Related: The Stupid, Stupid Way Scammers Are Ripping Off Amazon
Amazon Assistant Tracks Everything You Do Across The Internet
Hey, remember when we said that you shouldn't worry about Alexa spying on you 24/7? You maybe should worry about Amazon Assistant doing that, and not just because you basically spend 18 hours a day on the internet. For the unfamiliar, Amazon Assistant is a browser plugin that lets you compare product prices as you browse other sites, maintains a universal wish list across the whole dang web, and alerts you to upcoming deals. It's useful if you're the sort of person who's so reliant on Amazon that you rarely leave the house. It's also tracking everything you do online.

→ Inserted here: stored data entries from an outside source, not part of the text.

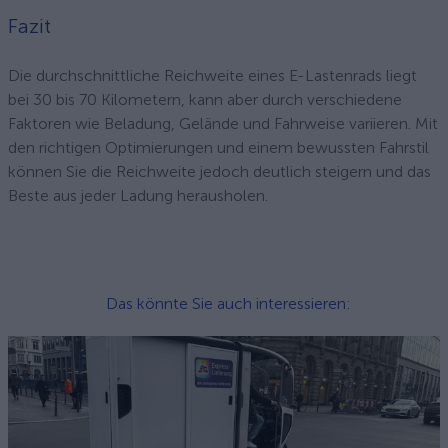
Fazit
Die durchschnittliche Reichweite eines E-Lastenrads liegt
bei 30 bis 70 Kilometern, kann aber durch verschiedene
Faktoren wie Beladung, Gelände und Fahrweise variieren. Mit
den richtigen Optimierungen und einem bewussten Fahrstil
können Sie die Reichweite jedoch deutlich steigern und das
Beste aus jeder Ladung herausholen.
Das könnte Sie auch interessieren: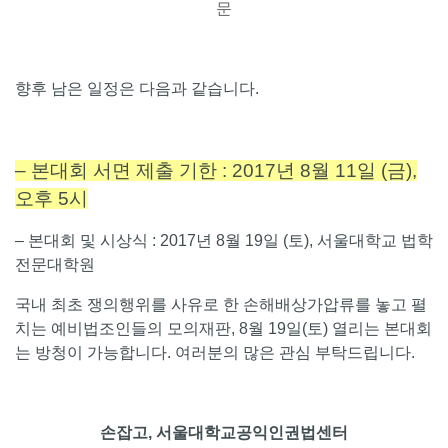
문
향후 남은 일정은 다음과 같습니다.
– 본대회 서면 제출 기한 : 2017년 8월 11일 (금),
오후 5시
– 본대회 및 시상식 : 2017년 8월 19일 (토), 서울대학교 법학
전문대학원
국내 최초 쟁의행위를 사유로 한 손해배상가압류를 놓고 펼
치는 예비법조인들의 모의재판, 8월 19일(토) 열리는 본대회
는 방청이 가능합니다. 여러분의 많은 관심 부탁드립니다.
손잡고, 서울대학교공익인권법센터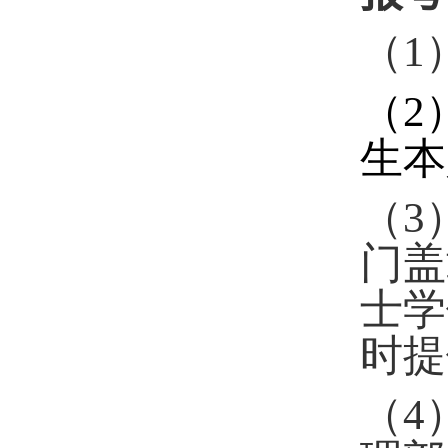
（
1
（
2
生本
（
3
门盖
士学
时提
（
4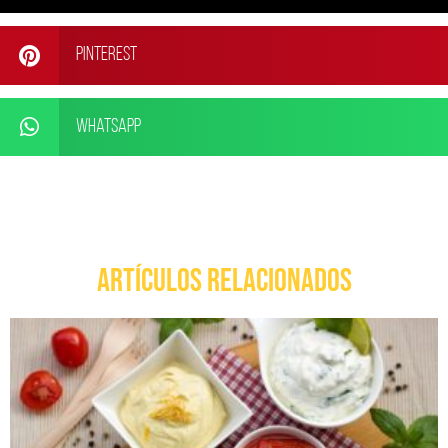
Pinterest
WhatsApp
ARTÍCULOS RELACIONADOS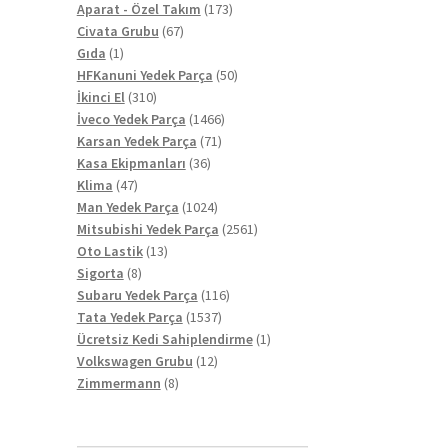
ürün
173
Aparat - Özel Takım
173
67
ürün
Civata Grubu
67
1
ürün
Gıda
1
ürün
50
HFKanuni Yedek Parça
50
310
ürün
İkinci El
310
ürün
1466
İveco Yedek Parça
1466
71
ürün
Karsan Yedek Parça
71
36
ürün
Kasa Ekipmanları
36
47
ürün
Klima
47
ürün
1024
Man Yedek Parça
1024
ürün
2561
Mitsubishi Yedek Parça
2561
13
ürün
Oto Lastik
13
8
ürün
Sigorta
8
ürün
116
Subaru Yedek Parça
116
1537
ürün
Tata Yedek Parça
1537
ürün
1
Ücretsiz Kedi Sahiplendirme
1
12
ürün
Volkswagen Grubu
12
8
ürün
Zimmermann
8
ürün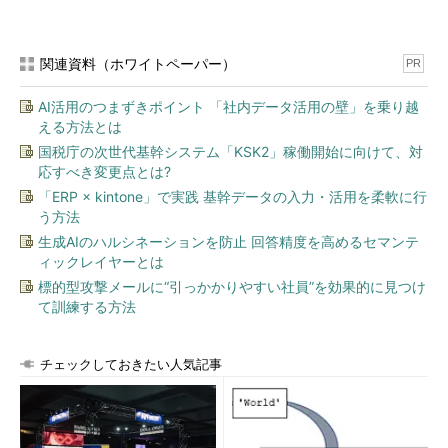
関連資料（ホワイトペーパー）
PR
AI活用のつまずきポイント 「社内データ活用の壁」を乗り越
える方法とは
国税庁の次世代基幹システム「KSK2」稼働開始に向けて、対
応すべき変更点とは?
「ERP × kintone」で実践 基幹データの入力・活用を柔軟に行
う方法
生成AIのハルシネーションを防止 回答精度を高めるセマンテ
ィックレイヤーとは
標的型攻撃メールに“引っかかりやすい社員”を効果的に見つけ
て訓練する方法
チェックしておきたい人気記事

The information Assistant gathers is connected to your IP address and can be shared with third parties, so prepare for a lifetime of getting weird ads every time you do a lonely Saturday night Google search. No seriously strange or abusive results have been reported yet, but Amazon wants that data for a reason, and if you're the sort of person who values your privacy, you may not want to add another element to the panopticon that is the modern world. Even if you have no interest in Amazon Assistant, you still need to keep an eye out for it. Java tries to sneak it onboard with its updates, and malware that mimics it has been seen roaming the internet wilds.
Amazon Prime Deliveries Are An Environmental Nightmare
The appeal of Amazon Prime is obvious. You can log on at 1 a.m. and guarantee that four seasons of Mork & Mindy, a bag of cat litter, half a dozen light bulbs, a stormtrooper helmet, and several bottles of red wine will arrive on your doorstep within two days -- a logistical feat that people of previous centuries would dismiss as witchcraft. But until all those lazy scientists finally get off their asses and invent teleportation, this convenience is absolutely terrible for the environment.

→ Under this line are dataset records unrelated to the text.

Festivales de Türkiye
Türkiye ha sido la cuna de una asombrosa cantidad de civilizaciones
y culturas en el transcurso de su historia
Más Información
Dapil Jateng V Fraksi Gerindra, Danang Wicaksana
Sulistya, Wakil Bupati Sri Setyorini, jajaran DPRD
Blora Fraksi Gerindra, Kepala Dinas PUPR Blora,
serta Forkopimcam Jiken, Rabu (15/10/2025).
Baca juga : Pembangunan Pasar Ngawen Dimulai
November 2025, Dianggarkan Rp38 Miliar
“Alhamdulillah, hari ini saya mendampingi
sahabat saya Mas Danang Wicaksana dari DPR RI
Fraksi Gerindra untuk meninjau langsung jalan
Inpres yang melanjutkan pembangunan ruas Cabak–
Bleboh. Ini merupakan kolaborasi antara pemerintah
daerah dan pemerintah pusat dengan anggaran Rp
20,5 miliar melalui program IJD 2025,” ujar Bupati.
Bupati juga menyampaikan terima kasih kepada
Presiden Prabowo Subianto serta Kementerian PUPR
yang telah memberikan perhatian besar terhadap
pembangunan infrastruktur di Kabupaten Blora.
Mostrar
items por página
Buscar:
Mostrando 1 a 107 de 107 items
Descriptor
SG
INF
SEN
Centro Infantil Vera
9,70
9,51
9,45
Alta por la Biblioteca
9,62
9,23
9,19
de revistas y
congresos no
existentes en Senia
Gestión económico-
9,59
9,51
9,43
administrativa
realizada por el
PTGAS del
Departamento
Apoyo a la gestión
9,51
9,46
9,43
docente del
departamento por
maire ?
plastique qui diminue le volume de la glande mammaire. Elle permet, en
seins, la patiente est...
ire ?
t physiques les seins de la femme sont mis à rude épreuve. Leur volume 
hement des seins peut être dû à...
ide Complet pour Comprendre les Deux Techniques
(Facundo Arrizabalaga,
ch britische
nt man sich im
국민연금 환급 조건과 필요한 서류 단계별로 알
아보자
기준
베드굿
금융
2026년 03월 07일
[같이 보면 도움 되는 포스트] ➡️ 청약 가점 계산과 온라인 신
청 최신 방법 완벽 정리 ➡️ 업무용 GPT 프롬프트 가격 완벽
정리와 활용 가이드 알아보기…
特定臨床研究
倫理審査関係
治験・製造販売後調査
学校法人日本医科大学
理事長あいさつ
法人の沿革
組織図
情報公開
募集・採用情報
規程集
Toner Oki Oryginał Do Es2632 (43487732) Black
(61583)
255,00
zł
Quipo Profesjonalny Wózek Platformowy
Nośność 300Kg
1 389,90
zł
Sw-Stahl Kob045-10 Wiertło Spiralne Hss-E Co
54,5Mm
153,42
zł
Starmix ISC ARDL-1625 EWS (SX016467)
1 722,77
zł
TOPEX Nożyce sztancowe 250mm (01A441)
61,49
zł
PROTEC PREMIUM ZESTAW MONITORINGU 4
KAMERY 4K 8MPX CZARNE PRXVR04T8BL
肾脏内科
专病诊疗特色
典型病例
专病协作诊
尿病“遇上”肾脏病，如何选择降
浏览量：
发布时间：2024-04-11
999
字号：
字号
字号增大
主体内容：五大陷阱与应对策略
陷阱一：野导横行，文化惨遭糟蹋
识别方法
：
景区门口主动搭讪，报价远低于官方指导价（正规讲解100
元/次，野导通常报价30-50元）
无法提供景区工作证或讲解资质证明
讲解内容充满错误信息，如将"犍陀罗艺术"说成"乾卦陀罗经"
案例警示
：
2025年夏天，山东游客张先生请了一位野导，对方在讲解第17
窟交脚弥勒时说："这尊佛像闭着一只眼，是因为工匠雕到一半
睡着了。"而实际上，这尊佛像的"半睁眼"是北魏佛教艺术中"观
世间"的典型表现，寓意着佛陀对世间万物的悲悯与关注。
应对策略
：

For starters, the typical Amazon package comes with enough excess material that you can start building your own Amazon warehouse out of cardboard after a few orders. And the ease of Prime means that we no longer wait to consolidate a bunch of necessities into one order, but instead mash the order button whenever we run low on paper towels. So instead of one efficiently packed box (or one trip to the grocery store), we get half a dozen slapdash boxes delivered by half a dozen different drivers.

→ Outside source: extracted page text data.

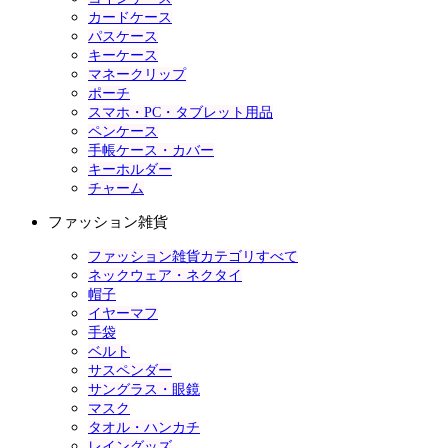
カードケース
パスケース
キーケース
マネークリップ
ポーチ
スマホ・PC・タブレット用品
ペンケース
手帳ケース・カバー
キーホルダー
チャーム
ファッション雑貨
ファッション雑貨カテゴリすべて
ネックウェア・ネクタイ
帽子
イヤーマフ
手袋
ベルト
サスペンダー
サングラス・眼鏡
マスク
タオル・ハンカチ
レイングッズ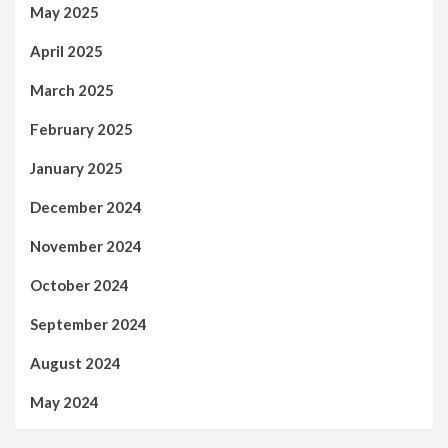
May 2025
April 2025
March 2025
February 2025
January 2025
December 2024
November 2024
October 2024
September 2024
August 2024
May 2024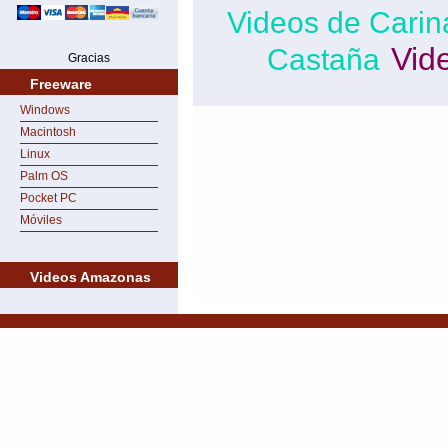
Videos de Cari
Vid
Castaña
Gracias
Freeware
Windows
Macintosh
Linux
Palm OS
Pocket PC
Móviles
Videos Amazonas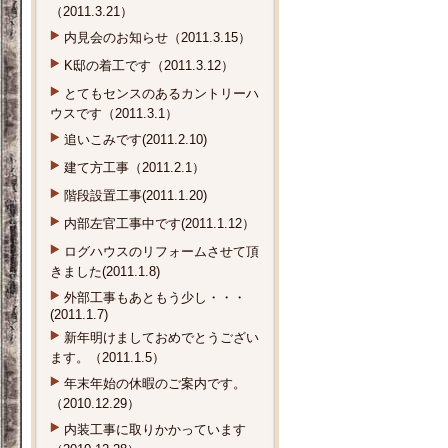
（2011.3.21）
内見会のお知らせ（2011.3.15）
K邸の着工です（2011.3.12）
とてもセンスのあるカントリーハ
ウスです（2011.3.1）
追いこみです(2011.2.10)
建て方工事（2011.2.1）
階段設置工事(2011.1.20)
内部左官工事中です(2011.1.12）
ログハウスのリフォームさせて頂
きました(2011.1.8)
外部工事もあともう少し・・・
(2011.1.7)
新年明けましておめでとうござい
ます。（2011.1.5）
年末年始の休暇のご案内です。
（2010.12.29）
内装工事に取りかかっています
（2010.12.28）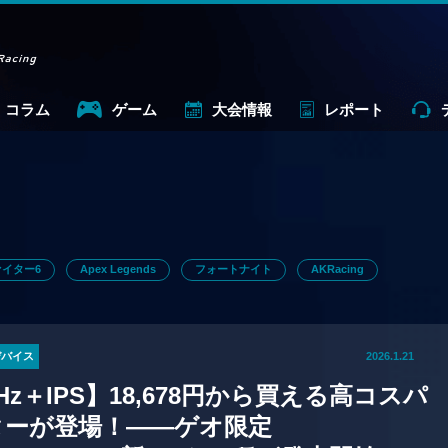
コラム
ゲーム
大会情報
レポート
イター6
Apex Legends
フォートナイト
AKRacing
デバイス
2026.1.21
0Hz＋IPS】18,678円から買える高コスパ
ターが登場！——ゲオ限定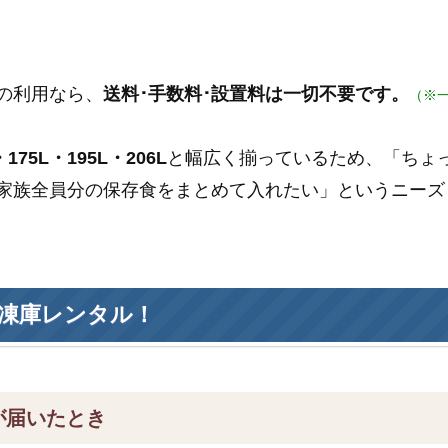
の利用なら、
送料･手数料･設置料は一切不要です。
（※
175L・195L・206L
と幅広く揃っているため、「ちょ
家族全員分の保存食をまとめて入れたい」というニーズ
凍庫レンタル！
が届いたとき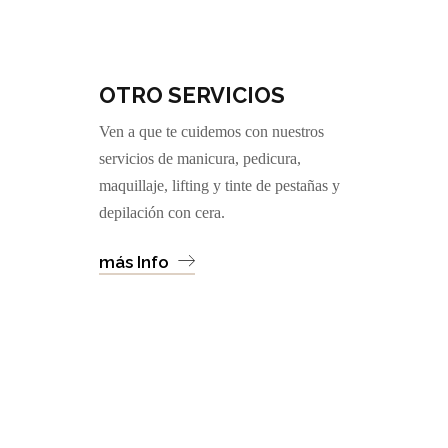
OTRO SERVICIOS
Ven a que te cuidemos con nuestros
servicios de manicura, pedicura,
maquillaje, lifting y tinte de pestañas y
depilación con cera.
más Info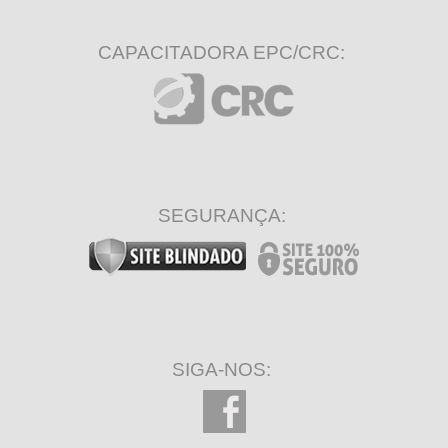
CAPACITADORA EPC/CRC:
SEGURANÇA:
SIGA-NOS: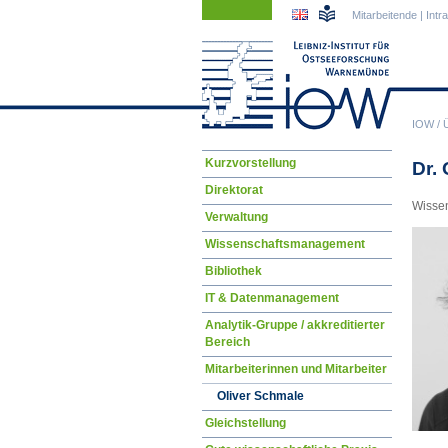
Navigation
Navigation
Mitarbeitende
|
Intr
überspringen
überspringen
IOW
/
Navigation
Kurzvorstellung
Dr.
überspringen
Direktorat
Wissen
Verwaltung
Wissenschaftsmanagement
Bibliothek
IT & Datenmanagement
Analytik-Gruppe / akkreditierter
Bereich
Mitarbeiterinnen und Mitarbeiter
Oliver Schmale
Gleichstellung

It's the pollution created by all those vehicles rushing erotic novelty silverware to your home where things get really problematic. In theory, e-commerce should be great for the environment. Consolidating 50 deliveries into one vehicle should produce far few carbon emissions than having 50 people all drive to 7-Eleven to buy a pack of gum. But that only works if there's a universal delivery window of, say, Friday evening, and not individual delivery times for every consumer.
Amazon is all about convenience, even when you don't really need it. So consumers place a dozen orders over the span of a week instead of one, then these mundane items are rushed around the country by planes instead of taking the greener (but slower) ground route, and then record amounts of cardboard waste piles up. Expediency is such a huge part of Amazon's marketing push that their competitors are trying to match their efficiency. Which, of course, is even worse for the environment. So try to hold off on ordering individual bags of chips, one at a time, to be delivered every single day of the week. We know it gives you a reason to wake up in the morning, but it's killing the world.